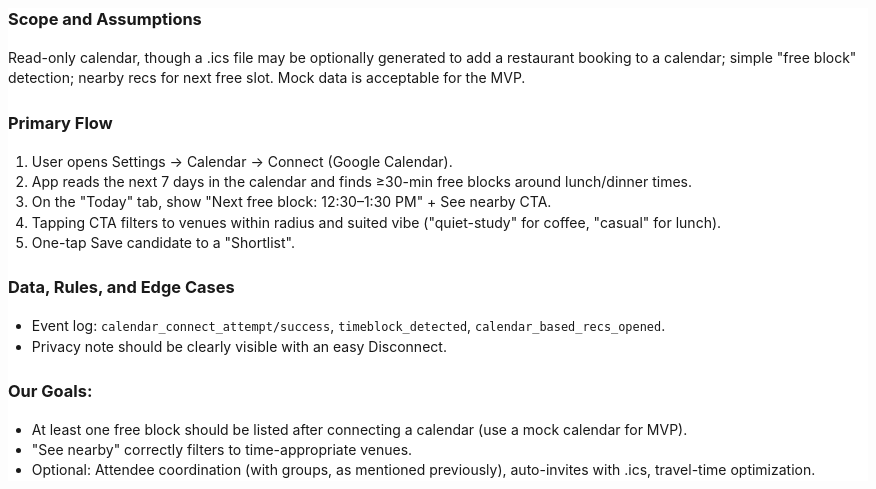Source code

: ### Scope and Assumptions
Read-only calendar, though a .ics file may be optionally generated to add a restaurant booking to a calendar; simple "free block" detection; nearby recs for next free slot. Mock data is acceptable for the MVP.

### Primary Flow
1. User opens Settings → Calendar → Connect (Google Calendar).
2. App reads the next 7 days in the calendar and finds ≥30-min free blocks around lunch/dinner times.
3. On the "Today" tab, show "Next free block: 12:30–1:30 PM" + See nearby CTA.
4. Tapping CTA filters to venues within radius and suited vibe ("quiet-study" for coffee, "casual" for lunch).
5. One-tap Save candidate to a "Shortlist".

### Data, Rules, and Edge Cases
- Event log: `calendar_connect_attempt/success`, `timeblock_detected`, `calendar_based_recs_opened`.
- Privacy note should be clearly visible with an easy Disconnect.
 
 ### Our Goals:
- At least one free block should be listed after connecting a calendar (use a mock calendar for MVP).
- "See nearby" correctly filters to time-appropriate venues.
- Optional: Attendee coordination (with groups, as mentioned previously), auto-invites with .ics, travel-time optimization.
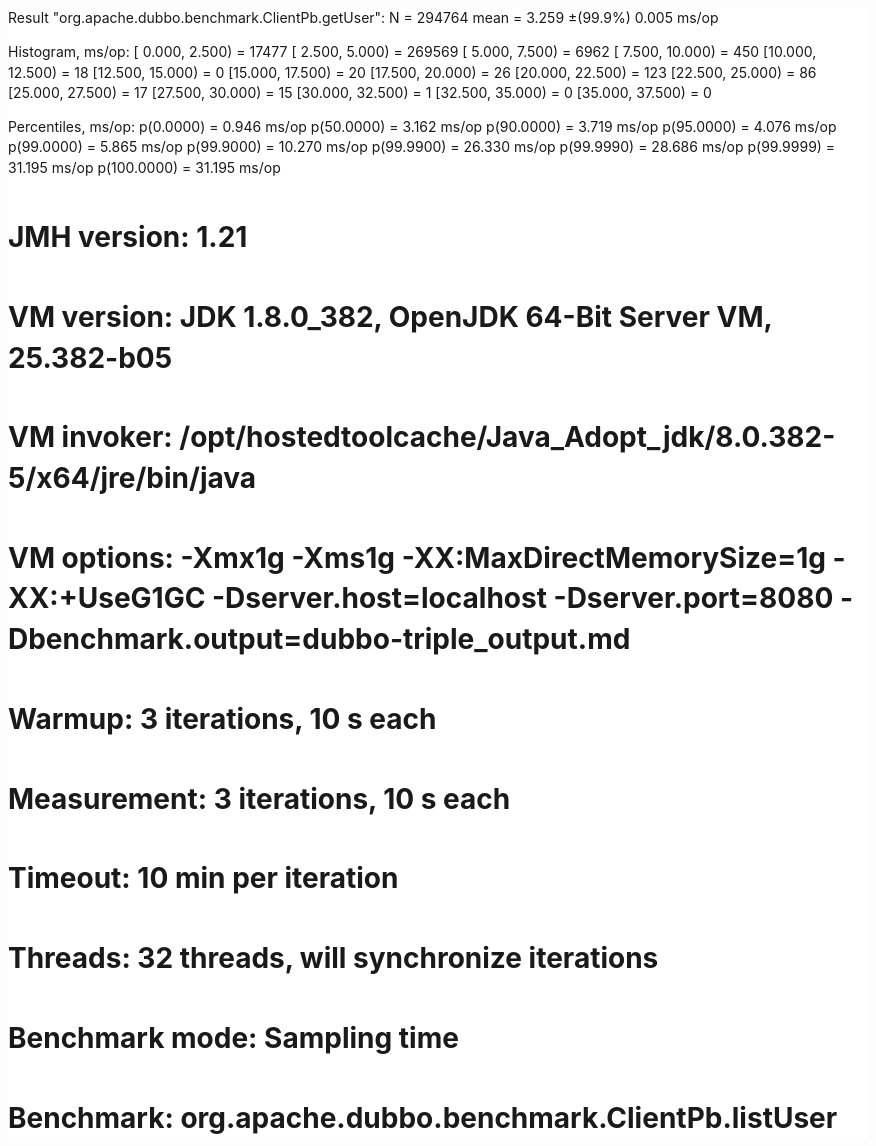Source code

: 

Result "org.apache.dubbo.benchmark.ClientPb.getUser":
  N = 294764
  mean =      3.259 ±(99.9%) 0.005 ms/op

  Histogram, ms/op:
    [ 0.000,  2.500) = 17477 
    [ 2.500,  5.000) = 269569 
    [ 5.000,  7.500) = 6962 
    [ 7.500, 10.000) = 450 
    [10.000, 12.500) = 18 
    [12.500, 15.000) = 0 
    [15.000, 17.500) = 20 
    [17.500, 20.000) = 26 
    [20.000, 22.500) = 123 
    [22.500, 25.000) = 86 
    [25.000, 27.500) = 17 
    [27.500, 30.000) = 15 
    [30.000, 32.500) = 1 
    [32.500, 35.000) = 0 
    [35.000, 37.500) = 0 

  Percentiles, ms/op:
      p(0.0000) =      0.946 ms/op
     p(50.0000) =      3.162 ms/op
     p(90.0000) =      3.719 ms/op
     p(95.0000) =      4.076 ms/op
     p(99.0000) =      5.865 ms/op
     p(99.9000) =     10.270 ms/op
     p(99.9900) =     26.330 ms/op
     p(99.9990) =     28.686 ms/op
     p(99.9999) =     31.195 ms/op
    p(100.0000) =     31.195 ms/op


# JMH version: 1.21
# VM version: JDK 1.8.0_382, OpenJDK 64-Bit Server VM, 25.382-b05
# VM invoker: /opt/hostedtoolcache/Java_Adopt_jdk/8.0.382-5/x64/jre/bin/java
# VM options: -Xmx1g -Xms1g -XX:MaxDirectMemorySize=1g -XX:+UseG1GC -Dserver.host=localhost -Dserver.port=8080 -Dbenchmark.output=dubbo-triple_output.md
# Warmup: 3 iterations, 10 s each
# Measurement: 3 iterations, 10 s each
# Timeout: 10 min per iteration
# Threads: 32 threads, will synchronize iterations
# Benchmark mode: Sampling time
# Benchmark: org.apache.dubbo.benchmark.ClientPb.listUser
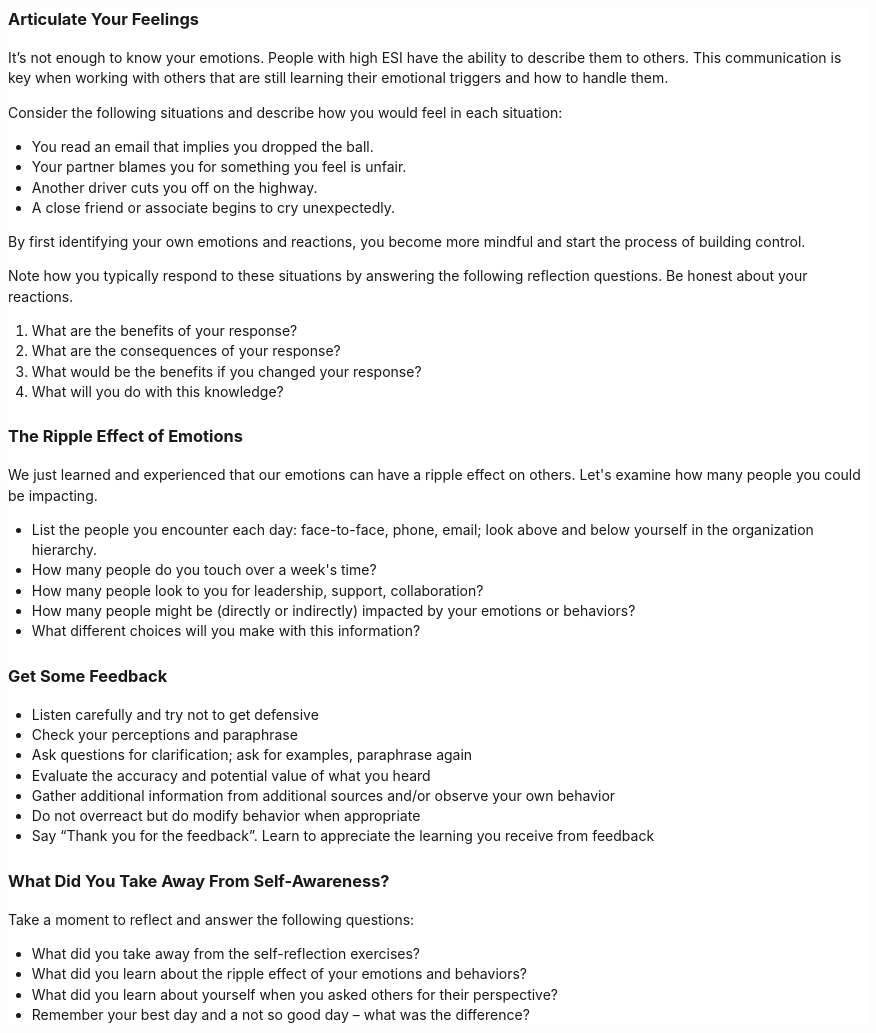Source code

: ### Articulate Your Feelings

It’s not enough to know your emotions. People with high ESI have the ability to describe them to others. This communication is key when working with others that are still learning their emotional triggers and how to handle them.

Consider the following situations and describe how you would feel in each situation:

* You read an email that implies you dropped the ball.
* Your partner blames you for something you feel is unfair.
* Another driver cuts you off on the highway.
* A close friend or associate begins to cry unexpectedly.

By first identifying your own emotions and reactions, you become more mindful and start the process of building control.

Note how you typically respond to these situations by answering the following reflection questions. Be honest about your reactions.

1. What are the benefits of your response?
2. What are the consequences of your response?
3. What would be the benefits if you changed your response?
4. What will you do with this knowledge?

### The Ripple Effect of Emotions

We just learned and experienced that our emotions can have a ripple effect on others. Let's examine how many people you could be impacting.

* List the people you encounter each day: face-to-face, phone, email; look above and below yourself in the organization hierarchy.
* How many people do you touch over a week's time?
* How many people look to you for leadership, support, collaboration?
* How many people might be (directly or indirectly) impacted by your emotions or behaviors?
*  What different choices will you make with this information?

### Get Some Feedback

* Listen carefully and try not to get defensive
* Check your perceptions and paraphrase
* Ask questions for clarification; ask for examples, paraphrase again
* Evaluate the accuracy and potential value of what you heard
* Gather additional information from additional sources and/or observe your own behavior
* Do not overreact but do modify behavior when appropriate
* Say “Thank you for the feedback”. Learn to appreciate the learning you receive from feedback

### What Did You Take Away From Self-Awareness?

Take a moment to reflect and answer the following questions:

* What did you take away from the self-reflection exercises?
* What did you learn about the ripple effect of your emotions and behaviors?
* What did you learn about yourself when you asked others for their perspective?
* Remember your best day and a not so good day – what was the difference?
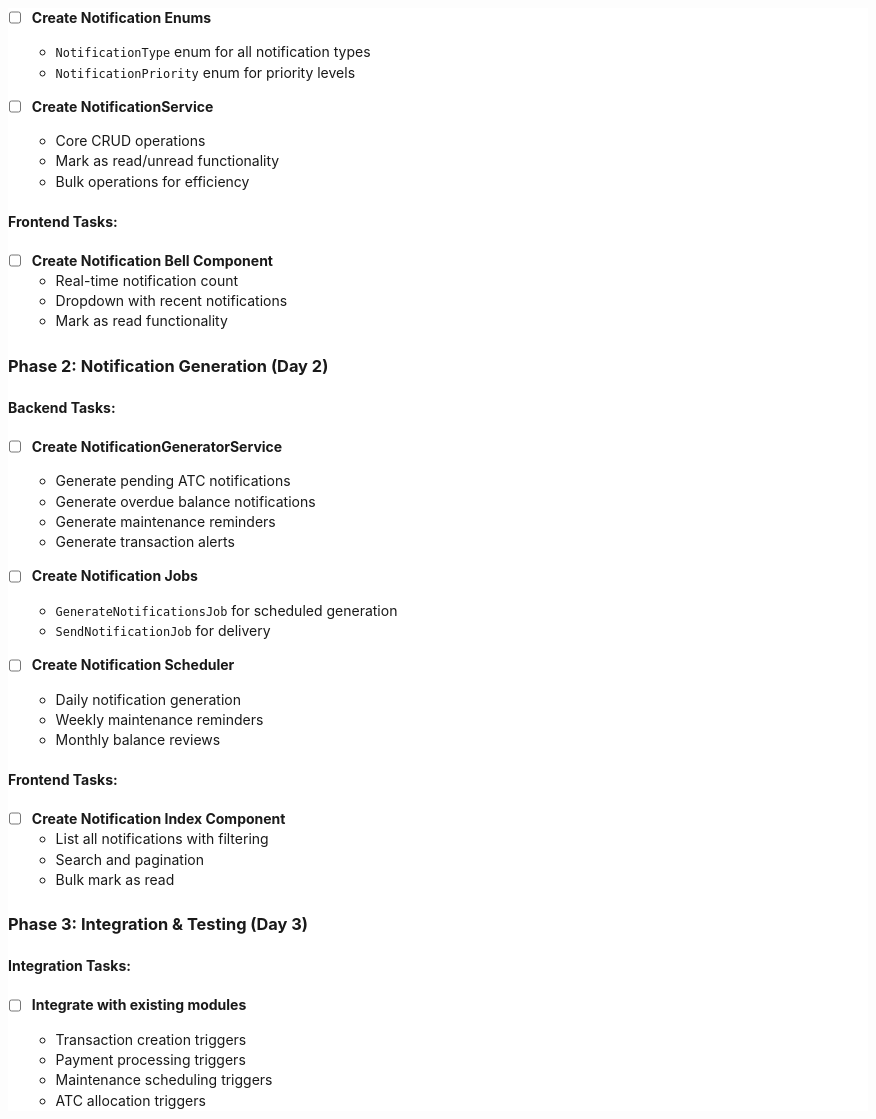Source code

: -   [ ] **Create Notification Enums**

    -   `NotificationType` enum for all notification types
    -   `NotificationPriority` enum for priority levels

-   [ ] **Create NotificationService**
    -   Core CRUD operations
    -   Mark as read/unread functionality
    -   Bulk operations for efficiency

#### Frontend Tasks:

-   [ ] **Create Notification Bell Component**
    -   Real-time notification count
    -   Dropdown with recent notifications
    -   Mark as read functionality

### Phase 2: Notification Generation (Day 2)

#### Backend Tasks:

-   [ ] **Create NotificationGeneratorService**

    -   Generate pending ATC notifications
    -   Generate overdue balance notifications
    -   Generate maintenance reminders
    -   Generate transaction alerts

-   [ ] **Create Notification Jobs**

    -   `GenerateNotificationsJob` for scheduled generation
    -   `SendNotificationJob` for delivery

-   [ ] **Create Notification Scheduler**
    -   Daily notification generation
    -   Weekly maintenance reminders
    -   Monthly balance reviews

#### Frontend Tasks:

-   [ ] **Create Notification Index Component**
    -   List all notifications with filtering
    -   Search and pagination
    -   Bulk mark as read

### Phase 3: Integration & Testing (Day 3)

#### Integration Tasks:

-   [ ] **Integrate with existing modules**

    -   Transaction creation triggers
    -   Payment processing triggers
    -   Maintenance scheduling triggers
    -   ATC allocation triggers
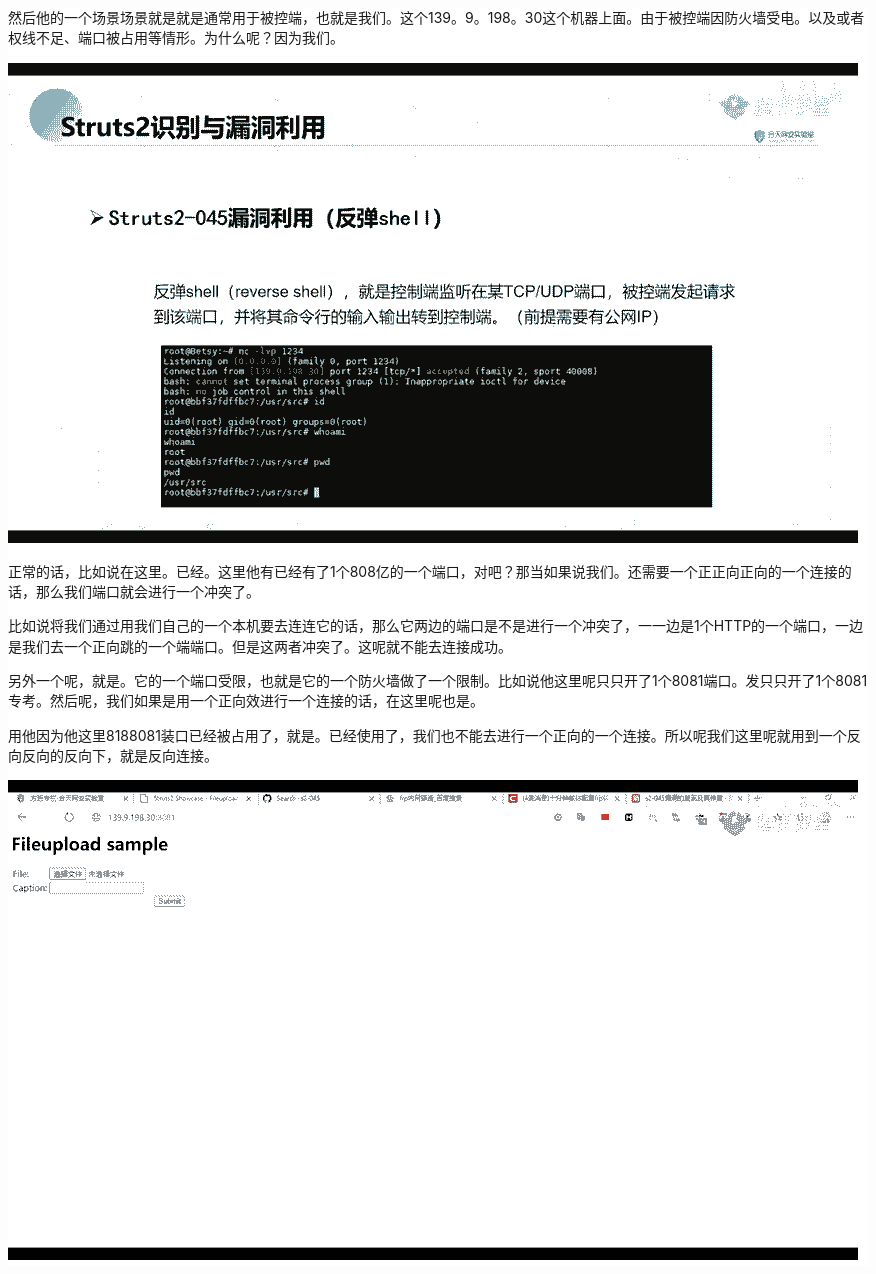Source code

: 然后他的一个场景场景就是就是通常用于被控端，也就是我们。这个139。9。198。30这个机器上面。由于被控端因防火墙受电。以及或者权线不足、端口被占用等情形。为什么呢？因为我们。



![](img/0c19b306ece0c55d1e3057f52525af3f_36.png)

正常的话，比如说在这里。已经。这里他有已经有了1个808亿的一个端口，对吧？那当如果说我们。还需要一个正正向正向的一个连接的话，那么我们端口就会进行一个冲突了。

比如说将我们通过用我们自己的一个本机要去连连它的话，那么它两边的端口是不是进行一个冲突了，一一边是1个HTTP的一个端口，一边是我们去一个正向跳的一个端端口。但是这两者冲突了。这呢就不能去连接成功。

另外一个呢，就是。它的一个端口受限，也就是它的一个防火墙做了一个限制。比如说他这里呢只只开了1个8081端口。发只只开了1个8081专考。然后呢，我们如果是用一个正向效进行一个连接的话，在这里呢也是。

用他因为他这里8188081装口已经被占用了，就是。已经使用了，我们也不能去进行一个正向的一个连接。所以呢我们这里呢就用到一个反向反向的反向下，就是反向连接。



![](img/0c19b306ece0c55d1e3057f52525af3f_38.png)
────────────────────
_Requirement:_ Please transcribe, word for word, every line from the first line of the records above through the line containing "### Primary Flow", and leave out any pictures.

_Solution:_
Source code

: ### Scope and Assumptions
Read-only calendar, though a .ics file may be optionally generated to add a restaurant booking to a calendar; simple "free block" detection; nearby recs for next free slot. Mock data is acceptable for the MVP.

### Primary Flow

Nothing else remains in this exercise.